Был ясный день. Светило солнце. Таял снег. Хийкин, комендант лагеря, был за зоной и руководил работой бригад по уборке снега вокруг лагеря. Хийкин относился ко мне хорошо, даже сердечно. Это он дал мне старые санки для перевозки моих вещей (чемодана и мешка) во время этапа.
Нас было трое зэков и сопровождали нас два конвоира. Дорога была трудная – спуски, подъемы. Снег уже заметно подтаял и тащить санки было тяжело. Ко всему веревка от санок оборвалась, и я был вынужден взять вещи на плечо и бросить санки на дороге. Но вещи были тяжелы для меня, и я отставал. Два других зэка были молодыми парнями, без вещей. Конвоиры тоже были молодыми. Все шли быстро, старший по конвою подгонял меня. В конце концов, он помог – взял часть моих вещей. Позже старший приказал одному из молодых зэков взять мой чемодан, тот это сделал неохотно. Кажется, оба были ворами, а у них, как известно, работа всегда была не в почете.
Наш путь лежал к 9-му лагпункту, расположенному выше. Наконец, мы прибыли туда. Началась обычная процедура: вопросы и ответы, шмон, передача вещей в камеру хранения, получение места в бараке. На следующее утро меня погнали на общие работы.
Этот лагерь не отличался порядком. Столовая была плохая, кормили по бригадам – приходилось долго ждать. Там было семь категорий питания, зависевших от процента выполненной нормы. Подземные рабочие получали лучшее питание, что было правильно.
Через год в этом лагере закончили строительство новой столовой и условия стали лучше.
8.10.57 – Теперь перехожу к наиболее продолжительному – трехлетнему – периоду моей лагерной жизни: с конца апреля 1952 до середины 1955 г. Это период пребывания в 9-м лагпункте «Речлага» и на 8-й шахте комбината «Воркутауголь». Это самая старая
шахта на Воркуте. К тому времени она просуществовала уже 20 лет.
9-й лагерь тоже существовал уже много лет. Он обильно пропитан кровью. До нас здесь жили поколения арестантов. Несколько лет тому назад это был лагерный пункт Воркутлага, где уголовники и политические содержались вместе. 18-й барак 62-го ОЛПа дал мне точное представление о совместной жизни с уголовниками. В 55-м году, когда нас снова соединили, я еще раз убедился, как несовместимы эти две категории заключенных. Так власти сознательно отравляли жизнь политическим.

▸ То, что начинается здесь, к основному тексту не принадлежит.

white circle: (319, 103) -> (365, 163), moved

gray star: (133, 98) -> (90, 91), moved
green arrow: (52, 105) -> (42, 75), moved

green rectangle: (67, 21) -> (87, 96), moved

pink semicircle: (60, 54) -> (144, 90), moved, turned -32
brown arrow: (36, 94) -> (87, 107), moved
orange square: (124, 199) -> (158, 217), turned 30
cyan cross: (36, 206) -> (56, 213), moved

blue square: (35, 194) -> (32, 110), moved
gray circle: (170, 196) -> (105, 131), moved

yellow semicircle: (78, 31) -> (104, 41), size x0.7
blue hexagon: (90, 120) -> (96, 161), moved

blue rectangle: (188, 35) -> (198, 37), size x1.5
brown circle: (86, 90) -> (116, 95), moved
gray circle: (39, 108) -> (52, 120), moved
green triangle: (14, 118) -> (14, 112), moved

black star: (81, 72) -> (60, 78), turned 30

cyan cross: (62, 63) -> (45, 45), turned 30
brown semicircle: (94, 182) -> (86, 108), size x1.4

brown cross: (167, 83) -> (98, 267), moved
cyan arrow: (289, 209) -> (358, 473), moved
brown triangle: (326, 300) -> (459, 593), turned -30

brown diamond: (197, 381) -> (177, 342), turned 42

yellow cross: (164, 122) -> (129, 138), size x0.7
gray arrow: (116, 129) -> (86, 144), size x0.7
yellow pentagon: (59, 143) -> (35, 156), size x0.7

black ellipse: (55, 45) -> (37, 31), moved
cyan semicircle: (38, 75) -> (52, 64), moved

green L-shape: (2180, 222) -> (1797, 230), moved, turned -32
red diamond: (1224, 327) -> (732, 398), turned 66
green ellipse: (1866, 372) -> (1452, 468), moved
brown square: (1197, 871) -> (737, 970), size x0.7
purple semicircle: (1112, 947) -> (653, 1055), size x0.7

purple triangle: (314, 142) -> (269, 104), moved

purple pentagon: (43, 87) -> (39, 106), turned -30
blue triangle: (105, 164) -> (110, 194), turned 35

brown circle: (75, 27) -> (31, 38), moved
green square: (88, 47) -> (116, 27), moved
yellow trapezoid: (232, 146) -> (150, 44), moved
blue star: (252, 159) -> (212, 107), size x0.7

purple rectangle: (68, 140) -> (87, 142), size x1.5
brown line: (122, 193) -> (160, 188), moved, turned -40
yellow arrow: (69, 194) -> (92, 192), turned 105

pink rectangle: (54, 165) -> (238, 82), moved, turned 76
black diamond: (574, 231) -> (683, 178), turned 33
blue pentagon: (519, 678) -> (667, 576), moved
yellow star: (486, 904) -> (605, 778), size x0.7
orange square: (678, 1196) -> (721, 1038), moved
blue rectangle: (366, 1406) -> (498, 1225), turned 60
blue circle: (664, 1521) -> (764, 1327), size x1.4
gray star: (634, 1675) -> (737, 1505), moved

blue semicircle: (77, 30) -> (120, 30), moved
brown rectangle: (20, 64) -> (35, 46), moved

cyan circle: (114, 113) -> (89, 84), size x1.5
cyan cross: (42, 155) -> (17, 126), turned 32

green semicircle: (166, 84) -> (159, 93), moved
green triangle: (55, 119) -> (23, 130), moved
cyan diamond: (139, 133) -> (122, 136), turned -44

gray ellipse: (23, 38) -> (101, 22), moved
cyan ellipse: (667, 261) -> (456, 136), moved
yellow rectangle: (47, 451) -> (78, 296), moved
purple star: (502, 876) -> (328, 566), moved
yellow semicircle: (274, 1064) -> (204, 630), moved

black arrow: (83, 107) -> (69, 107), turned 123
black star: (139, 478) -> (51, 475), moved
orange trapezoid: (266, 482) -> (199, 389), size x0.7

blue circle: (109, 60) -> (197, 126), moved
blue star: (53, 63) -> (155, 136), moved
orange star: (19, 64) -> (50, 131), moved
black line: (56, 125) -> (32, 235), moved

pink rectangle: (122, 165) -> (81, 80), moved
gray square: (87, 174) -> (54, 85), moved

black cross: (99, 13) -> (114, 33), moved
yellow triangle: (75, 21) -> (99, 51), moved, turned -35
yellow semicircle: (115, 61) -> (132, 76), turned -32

Через два-три дня меня вывели в рабочую зону лагеря: представители ЦНИБа пришли встретиться со мной. Однако чтобы выйти (если тебя не вывели вместе с бригадой на работу), требуется пропуск, а у меня его, конечно, не было. В конце концов работница спецчасти Ворсина (коми по национальности) велела пропустить меня через проходную под свою ответственность.
Познакомиться со мной пришли Наум Иосифович Родный – ведущий специалист коксохимической лаборатории ЦНИБа (он занимался обогащением угля), и Елена Ивановна Меленевская – заведующая этой лабораторией. Для меня они оба были чиновниками высокого ранга.
В рабочей зоне лагеря ЦНИБ имел свой домик, старый и ветхий, в котором была создана лаборатория профессора Георгия Леонтьевича Стадникова. Он был старый зэк (сидел с 1938 г.), специалист по химии горючих ископаемых (уголь, нефть, торф), до ареста работавший в Академии Наук. Его научные труды по истории горючих ископаемых и их происхождении пользовались большой известностью среди специалистов многих стран мира и были переведены на ряд европейских языков. Тогда ему было года 73, но он был бодр – прямая спина, глаза блестят, энергичен.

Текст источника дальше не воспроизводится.